Please copy everything from "We know that the" down to "to the result." in the conjugacy class thread below, word for word.

• Source passage
--- START ---

$\textbf{Sorry, I have a question:}$
Suppose that $H$ is an Abelian subgroup of the group $G$. How can we show that $G$ has at least $\frac{|H|^2}{|G|}$ conjugacy classes.
We know that the number of conjugacy classes of a finite group $G$ is given by $k(G) = \frac{1}{|G|}\sum_{g \in G}{\left|C(g)\right|} $; link to the result.
And also we know that $H \le C_G(H)$ if and only if $H$ is Abelian, because suppose $H \le C_G(H) = \{g \in G \mid gh = hg ~~\forall h \in H \}$. This means every $g \in H$ satisfies $gh = hg$ for all $h \in H$. Consequently $H$ is Abelian.
And conversely suppose $H$ is Abelian. Take any $g \in H$. We claim $g \in C_G(H)$. Because $H$ is Abelian it follows that $gh = hg$ for all $h \in H$. This means $g \in C_G(H) = \{g \in G \mid gh = hg ~~ \forall h \in H \}$. Thus $H \le C_G(H)$.
Now it is supposed by knowing these results we find the result asked in this question. But I still cannot see it!
Can someone let me know how can we show the result?
Thanks!
As you noted, the number of conjugacy classes of $G$ is $$k(G) := \frac{1}{|G|} \sum_{g\in G} |C(g)|$$ where $C(g)$ denotes the subgroup of elements in $G$ commuting with $g$. Note that since $H$ is abelian, for any $h \in H$ we have $H \le C(h)$, hence $|C(h)| \ge |H|$. Thus, $$\frac{1}{|G|} \sum_{g\in G} |C(g)| = \frac{1}{|G|} \left(\sum_{h\in H} |C(h)| + \sum_{g\not\in H} |C(g)| \right) \ge \frac{1}{|G|} \sum_{h\in H} |H| = \frac{|H|^2}{|G|}$$

--- END ---

• Record excerpts
--- START ---

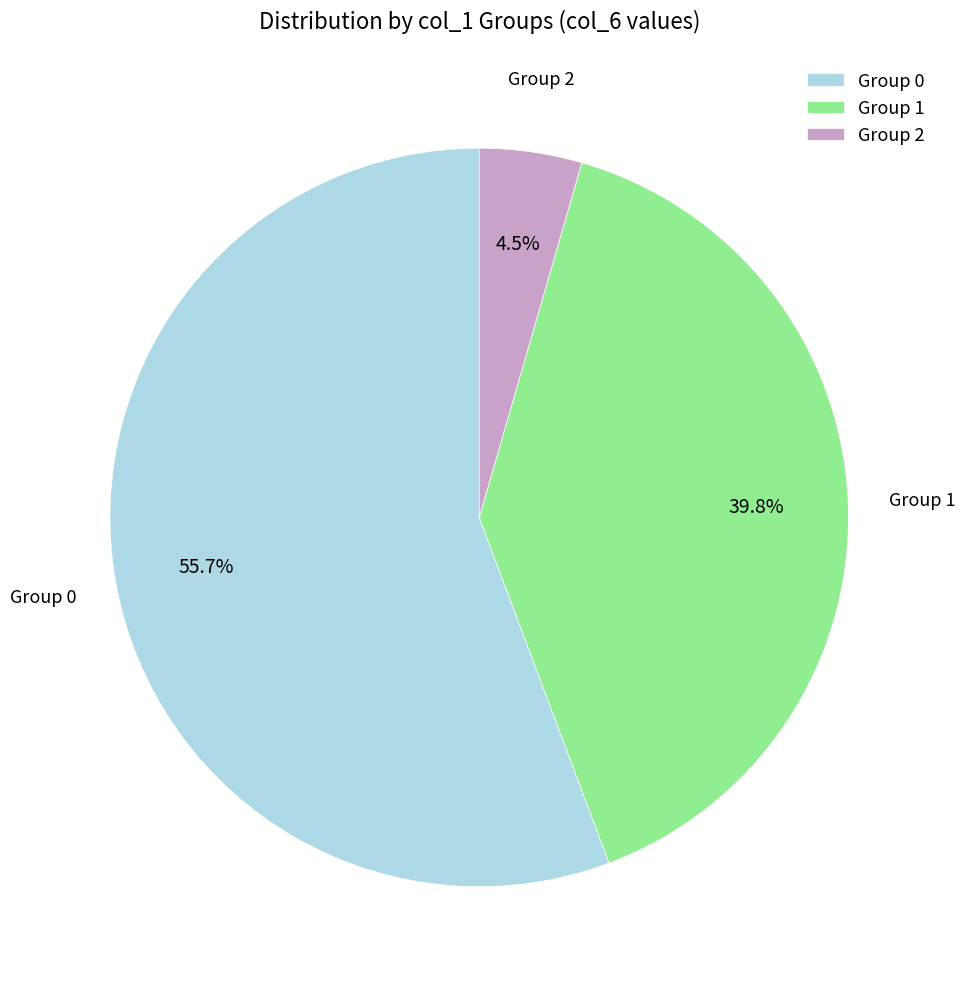

Rank the categories by value from lowest to highest.

Group 2, Group 1, Group 0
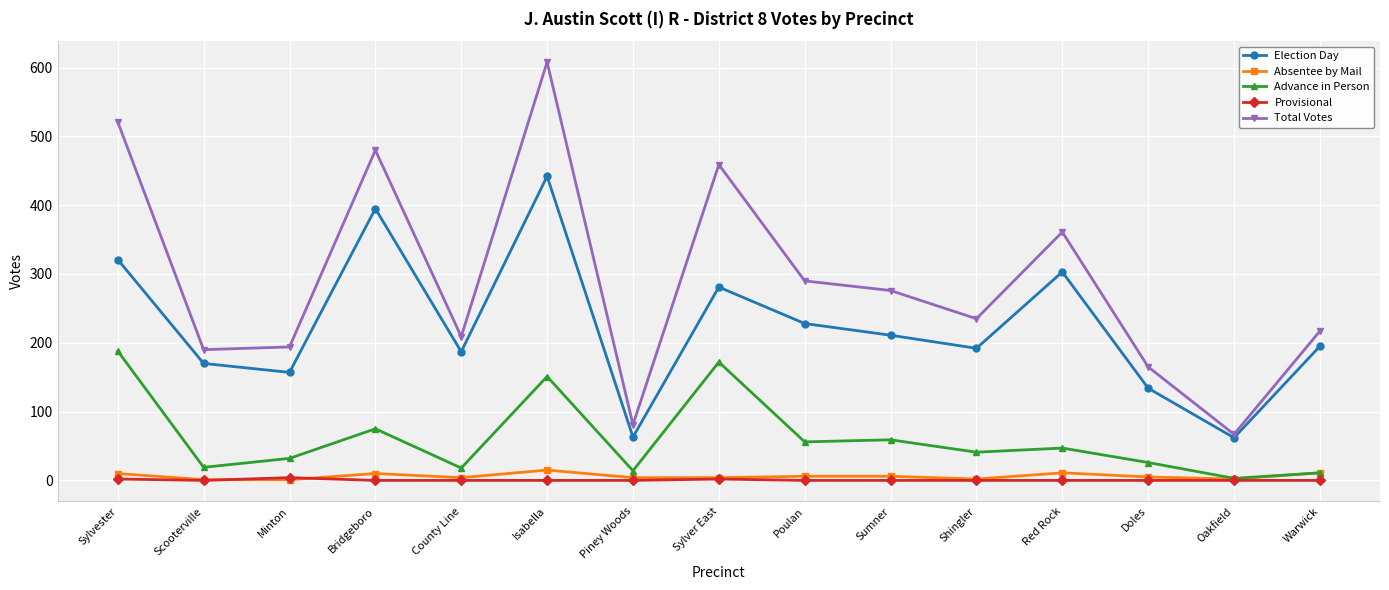

What is the difference between the second highest and minimum values in the Absentee by Mail series?

10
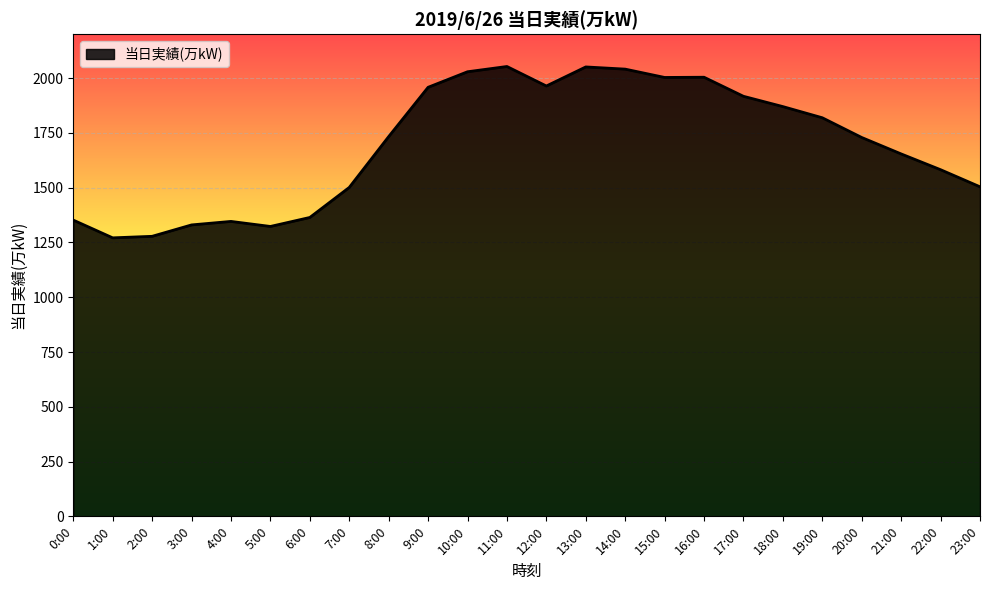

Between 1:00 and 11:00, which is larger?

11:00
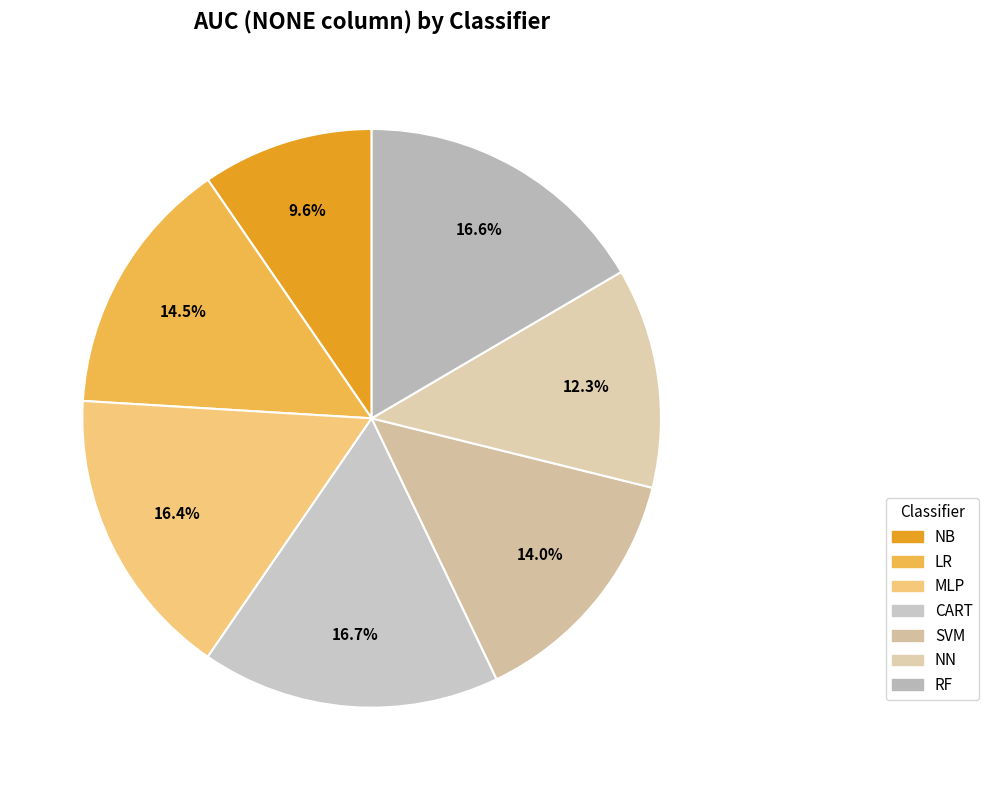

True or false: NB accounts for 10% of the total.

True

--- END ---

• Result
We know that the number of conjugacy classes of a finite group $G$ is given by $k(G) = \frac{1}{|G|}\sum_{g \in G}{\left|C(g)\right|} $; link to the result.